_Your instructions_:
Everything from the line containing "RouteGuard is a" through the line containing "- Search for" should be repeated exactly, and nothing else from the data.

_Excerpted data_:
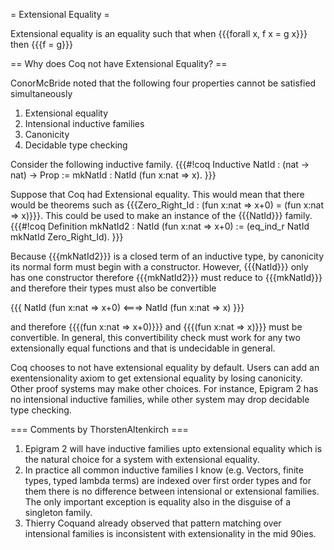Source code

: = Extensional Equality =

Extensional equality is an equality such that when {{{forall x, f x = g x}}} then {{{f = g}}}

== Why does Coq not have Extensional Equality? ==

ConorMcBride noted that the following four properties cannot be satisfied simultaneously

 1. Extensional equality
 1. Intensional inductive families
 1. Canonicity
 1. Decidable type checking

Consider the following inductive family.
{{{#!coq
Inductive NatId : (nat -> nat) -> Prop :=
 mkNatId : NatId (fun x:nat => x).
}}}

Suppose that Coq had Extensional equality.  This would mean that there would be theorems such as {{{Zero_Right_Id : (fun x:nat => x+0) = (fun x:nat => x)}}}.  This could be used to make an instance of the {{{NatId}}} family.
{{{#!coq
Definition mkNatId2 : NatId (fun x:nat => x+0) :=
 (eq_ind_r NatId mkNatId Zero_Right_Id).
}}}

Because {{{mkNatId2}}} is a closed term of an inductive type, by canonicity its normal form must begin with a constructor.  However, {{{NatId}}} only has one constructor therefore {{{mkNatId2}}} must reduce to {{{mkNatId}}} and therefore their types must also  be convertible

{{{
NatId (fun x:nat => x+0) <===> NatId (fun x:nat => x)
}}}

and therefore {{{(fun x:nat => x+0)}}} and {{{(fun x:nat => x)}}} must be convertible.  In general, this convertibility check must work for any two extensionally equal functions and that is undecidable in general.

Coq chooses to not have extensional equality by default.  Users can add an exentensionality axiom to get extensional equality by losing canonicity.  Other proof systems may make other choices.  For instance, Epigram 2 has no intensional inductive families, while other system may drop decidable type checking.

=== Comments by ThorstenAltenkirch ===

  1. Epigram 2 will have inductive families upto extensional equality which is the natural choice for a system with extensional equality. 
  1. In practice all common inductive families I know (e.g. Vectors, finite types, typed lambda terms) are indexed over first order types and for them there is no difference between intensional or extensional families. The only important exception is equality also in the disguise of a singleton family.
  1. Thierry Coquand already observed that pattern matching over intensional families is inconsistent with extensionality in the mid 90ies.
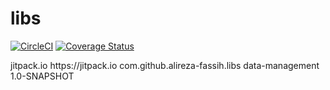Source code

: # libs

[![CircleCI](https://circleci.com/gh/alireza-fassih/libs.svg?style=svg)](https://circleci.com/gh/alireza-fassih/libs)
[![Coverage Status](https://coveralls.io/repos/github/alireza-fassih/libs/badge.svg?branch=master)](https://coveralls.io/github/alireza-fassih/libs?branch=master)


<repositories>
    <repository>
        <id>jitpack.io</id>
        <url>https://jitpack.io</url>
    </repository>
</repositories>
<dependencyManagement>
    <dependencies>
        <dependency>
            <groupId>com.github.alireza-fassih.libs</groupId>
            <artifactId>data-management</artifactId>
            <version>1.0-SNAPSHOT</version>
        </dependency>
    </dependencies>
</dependencyManagement>
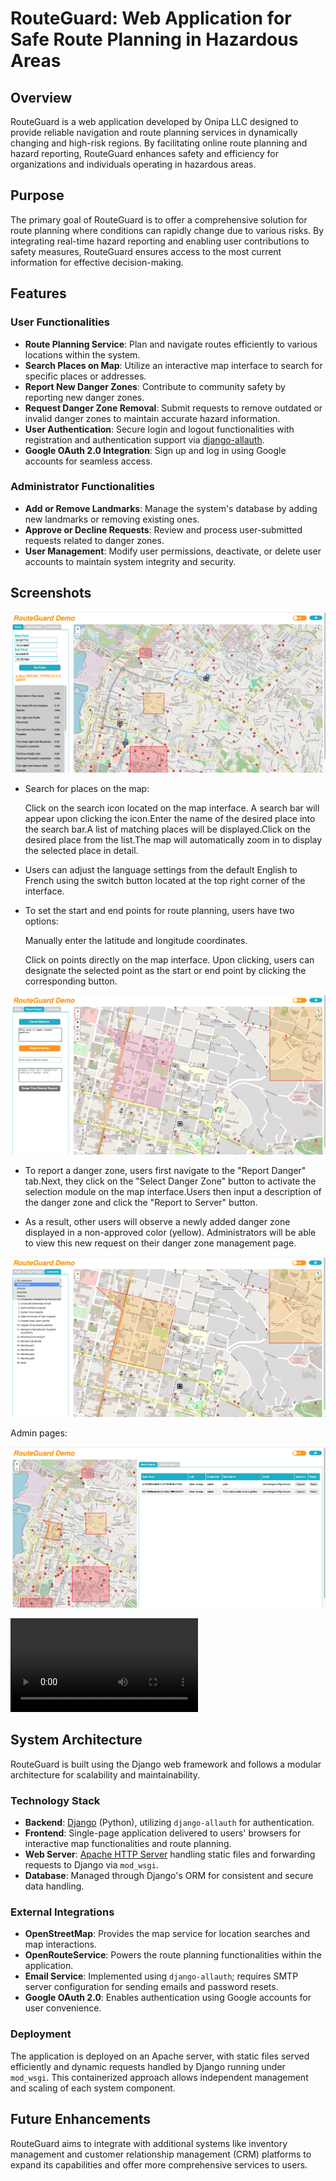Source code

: # RouteGuard: Web Application for Safe Route Planning in Hazardous Areas

## Overview

RouteGuard is a web application developed by Onipa LLC designed to provide reliable navigation and route planning services in dynamically changing and high-risk regions. By facilitating online route planning and hazard reporting, RouteGuard enhances safety and efficiency for organizations and individuals operating in hazardous areas.

## Purpose

The primary goal of RouteGuard is to offer a comprehensive solution for route planning where conditions can rapidly change due to various risks. By integrating real-time hazard reporting and enabling user contributions to safety measures, RouteGuard ensures access to the most current information for effective decision-making.

## Features

### User Functionalities

- **Route Planning Service**: Plan and navigate routes efficiently to various locations within the system.
- **Search Places on Map**: Utilize an interactive map interface to search for specific places or addresses.
- **Report New Danger Zones**: Contribute to community safety by reporting new danger zones.
- **Request Danger Zone Removal**: Submit requests to remove outdated or invalid danger zones to maintain accurate hazard information.
- **User Authentication**: Secure login and logout functionalities with registration and authentication support via [django-allauth](https://github.com/pennersr/django-allauth).
- **Google OAuth 2.0 Integration**: Sign up and log in using Google accounts for seamless access.

### Administrator Functionalities

- **Add or Remove Landmarks**: Manage the system's database by adding new landmarks or removing existing ones.
- **Approve or Decline Requests**: Review and process user-submitted requests related to danger zones.
- **User Management**: Modify user permissions, deactivate, or delete user accounts to maintain system integrity and security.

## Screenshots

![main page](./assets/main_page.png)

- Search for places on the map:

  Click on the search icon located on the map interface. A search bar will appear upon clicking the icon.Enter the name of the desired place into the search bar.A list of matching places will be displayed.Click on the desired place from the list.The map will automatically zoom in to display the selected place in detail.

- Users can adjust the language settings from the default English to French using the switch button located at the top right corner of the interface.

- To set the start and end points for route planning, users have two options:

  Manually enter the latitude and longitude coordinates.

  Click on points directly on the map interface. Upon clicking, users can designate the selected point as the start or end point by clicking the corresponding button.

![report danger](./assets/report_danger.png)

- To report a danger zone, users first navigate to the "Report Danger" tab.Next, they click on the "Select Danger Zone" button to activate the selection module on the map interface.Users then input a description of the danger zone and click the "Report to Server" button.

- As a result, other users will observe a newly added danger zone displayed in a non-approved color (yellow). Administrators will be able to view this new request on their danger zone management page.

![landmarks](./assets/landmarks.png)

Admin pages:

![admin](./assets/admin.png)

<video src="./assets/admin-video.mov"></video>

## System Architecture

RouteGuard is built using the Django web framework and follows a modular architecture for scalability and maintainability.

### Technology Stack

- **Backend**: [Django](https://www.djangoproject.com/) (Python), utilizing `django-allauth` for authentication.
- **Frontend**: Single-page application delivered to users' browsers for interactive map functionalities and route planning.
- **Web Server**: [Apache HTTP Server](https://httpd.apache.org/) handling static files and forwarding requests to Django via `mod_wsgi`.
- **Database**: Managed through Django's ORM for consistent and secure data handling.

### External Integrations

- **OpenStreetMap**: Provides the map service for location searches and map interactions.
- **OpenRouteService**: Powers the route planning functionalities within the application.
- **Email Service**: Implemented using `django-allauth`; requires SMTP server configuration for sending emails and password resets.
- **Google OAuth 2.0**: Enables authentication using Google accounts for user convenience.

### Deployment

The application is deployed on an Apache server, with static files served efficiently and dynamic requests handled by Django running under `mod_wsgi`. This containerized approach allows independent management and scaling of each system component.

## Future Enhancements

RouteGuard aims to integrate with additional systems like inventory management and customer relationship management (CRM) platforms to expand its capabilities and offer more comprehensive services to users.
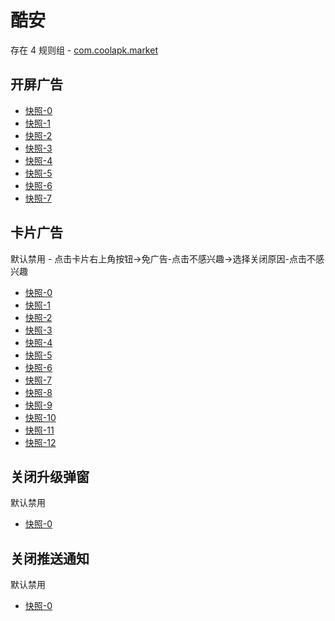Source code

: # 酷安

存在 4 规则组 - [com.coolapk.market](/src/apps/com.coolapk.market.ts)

## 开屏广告

- [快照-0](https://i.gkd.li/import/12503773)
- [快照-1](https://i.gkd.li/import/13247610)
- [快照-2](https://i.gkd.li/import/13264779)
- [快照-3](https://i.gkd.li/import/12917990)
- [快照-4](https://i.gkd.li/import/13211392)
- [快照-5](https://i.gkd.li/import/13247733)
- [快照-6](https://i.gkd.li/import/13247782)
- [快照-7](https://i.gkd.li/import/13296816)

## 卡片广告

默认禁用 - 点击卡片右上角按钮->免广告-点击不感兴趣->选择关闭原因-点击不感兴趣

- [快照-0](https://i.gkd.li/import/12707506)
- [快照-1](https://i.gkd.li/import/12642094)
- [快照-2](https://i.gkd.li/import/12642148)
- [快照-3](https://i.gkd.li/import/12774771)
- [快照-4](https://i.gkd.li/import/13257987)
- [快照-5](https://i.gkd.li/import/12707509)
- [快照-6](https://i.gkd.li/import/12642132)
- [快照-7](https://i.gkd.li/import/12642155)
- [快照-8](https://i.gkd.li/import/12774753)
- [快照-9](https://i.gkd.li/import/12472633)
- [快照-10](https://i.gkd.li/import/12655713)
- [快照-11](https://i.gkd.li/import/12660759)
- [快照-12](https://i.gkd.li/import/12706437)

## 关闭升级弹窗

默认禁用

- [快照-0](https://i.gkd.li/import/12503762)

## 关闭推送通知

默认禁用

- [快照-0](https://i.gkd.li/import/13296465)
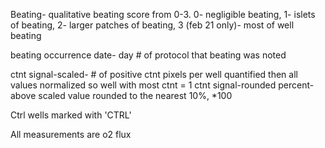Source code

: 
Beating- qualitative beating score from 0-3. 
0- negligible beating, 1- islets of beating, 2- larger patches of beating, 3 (feb 21 only)- most of well beating

beating occurrence date- day # of protocol that beating was noted

ctnt signal-scaled- # of positive ctnt pixels per well quantified then all values normalized so well with most ctnt = 1
ctnt signal-rounded percent- above scaled value rounded to the nearest 10%, *100

Ctrl wells marked with 'CTRL'

All measurements are o2 flux
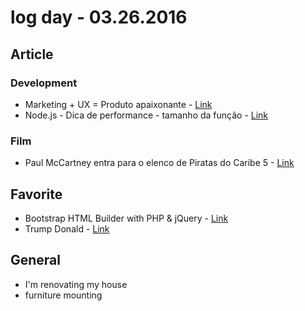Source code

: # log day - 03.26.2016


## Article

### Development

- Marketing + UX = Produto apaixonante  - [Link](http://arquiteturadeinformacao.com/user-experience/marketing-ux-produto-apaixonante/)
- Node.js - Dica de performance - tamanho da função - [Link](http://nomadev.com.br/node-js-dica-de-performance-tamanho-da-fun%C3%A7%C3%A3o/)

### Film

- Paul McCartney entra para o elenco de Piratas do Caribe 5 - [Link](http://www.adorocinema.com/noticias/filmes/noticia-120289/)


## Favorite

- Bootstrap HTML Builder with PHP & jQuery - [Link](http://www.jqueryrain.com/2016/03/bootstrap-html-builder-with-php-jquery/)
- Trump Donald - [Link](http://trumpdonald.org/)


## General

- I'm renovating my house
 - furniture mounting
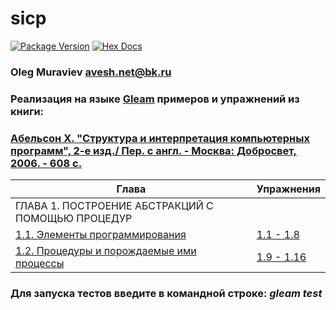 # sicp

[![Package Version](https://img.shields.io/hexpm/v/sicp)](https://hex.pm/packages/sicp)
[![Hex Docs](https://img.shields.io/badge/hex-docs-ffaff3)](https://hexdocs.pm/sicp/)

### Oleg Muraviev <avesh.net@bk.ru>  
### Реализация на языке [Gleam](https://gleam.run) примеров и упражнений из книги:  
### [Абельсон Х. "Структура и интерпретация компьютерных программ", 2-е изд./ Пер. с англ. - Москва: Добросвет, 2006. - 608 с.](book/sicp.pdf) 

|Глава|Упражнения|  
|----------|--------------------------------|  
|ГЛАВА 1. ПОСТРОЕНИЕ АБСТРАКЦИЙ С ПОМОЩЬЮ ПРОЦЕДУР| |  
|[1.1. Элементы программирования](src/ch_1_01.gleam)|[1.1 - 1.8](src/ex_1_01.gleam)|  
|[1.2. Процедуры и порождаемые ими процессы](src/ch_1_02.gleam)|[1.9 - 1.16](src/ex_1_02.gleam)|  

### Для запуска тестов введите в командной строке: *gleam test*  
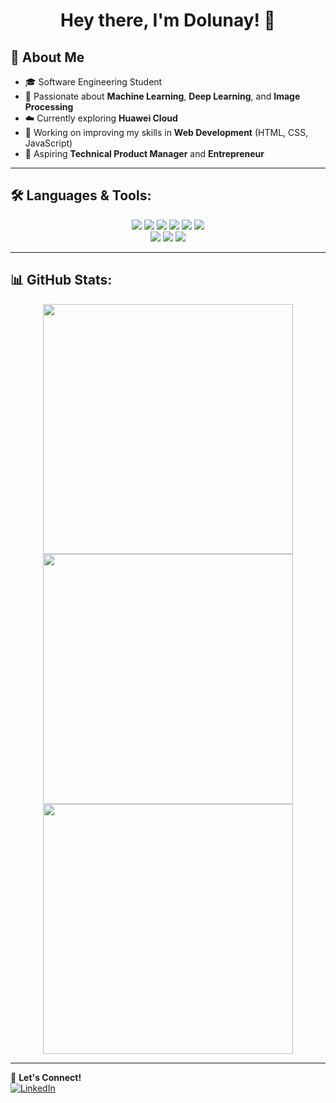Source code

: <h1 align="center">Hey there, I'm Dolunay! 🌙</h1>

## 🚀 About Me
- 🎓 Software Engineering Student
- 🔭 Passionate about **Machine Learning**, **Deep Learning**, and **Image Processing**
- ☁️ Currently exploring **Huawei Cloud**
- 🌱 Working on improving my skills in **Web Development** (HTML, CSS, JavaScript)
- 🌱 Aspiring **Technical Product Manager** and **Entrepreneur**
---

## 🛠 Languages & Tools:
<p align="center">
  <img src="https://img.shields.io/badge/C++-00599C?style=for-the-badge&logo=c%2B%2B&logoColor=white"/>
  <img src="https://img.shields.io/badge/Python-3776AB?style=for-the-badge&logo=python&logoColor=white"/>
  <img src="https://img.shields.io/badge/HTML5-E34F26?style=for-the-badge&logo=html5&logoColor=white"/>
  <img src="https://img.shields.io/badge/CSS3-1572B6?style=for-the-badge&logo=css3&logoColor=white"/>
  <img src="https://img.shields.io/badge/JavaScript-F7DF1E?style=for-the-badge&logo=javascript&logoColor=black"/>
  <img src="https://img.shields.io/badge/SQL-CC2927?style=for-the-badge&logo=microsoftsqlserver&logoColor=white"/>
  <br>
  <img src="https://img.shields.io/badge/Git-F05032?style=for-the-badge&logo=git&logoColor=white"/>
  <img src="https://img.shields.io/badge/GitHub-181717?style=for-the-badge&logo=github&logoColor=white"/>
  <img src="https://img.shields.io/badge/VS%20Code-007ACC?style=for-the-badge&logo=visualstudiocode&logoColor=white"/>
</p>

---

## 📊 GitHub Stats:
<p align="center">
  <img src="https://github-readme-stats.vercel.app/api?username=dolunayc&show_icons=true&theme=radical" width="400"/>
  <img src="https://github-readme-stats.vercel.app/api/top-langs/?username=dolunayc&layout=compact&theme=radical" width="400"/>
  <br>
  <img src="https://streak-stats.demolab.com?user=dolunayc&theme=dark&hide_border=true" width="400"/>
</p>

---

🌟 **Let's Connect!**  
[![LinkedIn](https://img.shields.io/badge/LinkedIn-0A66C2?style=for-the-badge&logo=linkedin&logoColor=white)](https://www.linkedin.com/in/dolunaycimen/)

_Answer for this exercise_:
RouteGuard is a web application developed by Onipa LLC designed to provide reliable navigation and route planning services in dynamically changing and high-risk regions. By facilitating online route planning and hazard reporting, RouteGuard enhances safety and efficiency for organizations and individuals operating in hazardous areas.

## Purpose

The primary goal of RouteGuard is to offer a comprehensive solution for route planning where conditions can rapidly change due to various risks. By integrating real-time hazard reporting and enabling user contributions to safety measures, RouteGuard ensures access to the most current information for effective decision-making.

## Features

### User Functionalities

- **Route Planning Service**: Plan and navigate routes efficiently to various locations within the system.
- **Search Places on Map**: Utilize an interactive map interface to search for specific places or addresses.
- **Report New Danger Zones**: Contribute to community safety by reporting new danger zones.
- **Request Danger Zone Removal**: Submit requests to remove outdated or invalid danger zones to maintain accurate hazard information.
- **User Authentication**: Secure login and logout functionalities with registration and authentication support via [django-allauth](https://github.com/pennersr/django-allauth).
- **Google OAuth 2.0 Integration**: Sign up and log in using Google accounts for seamless access.

### Administrator Functionalities

- **Add or Remove Landmarks**: Manage the system's database by adding new landmarks or removing existing ones.
- **Approve or Decline Requests**: Review and process user-submitted requests related to danger zones.
- **User Management**: Modify user permissions, deactivate, or delete user accounts to maintain system integrity and security.

## Screenshots

![main page](./assets/main_page.png)

- Search for places on the map:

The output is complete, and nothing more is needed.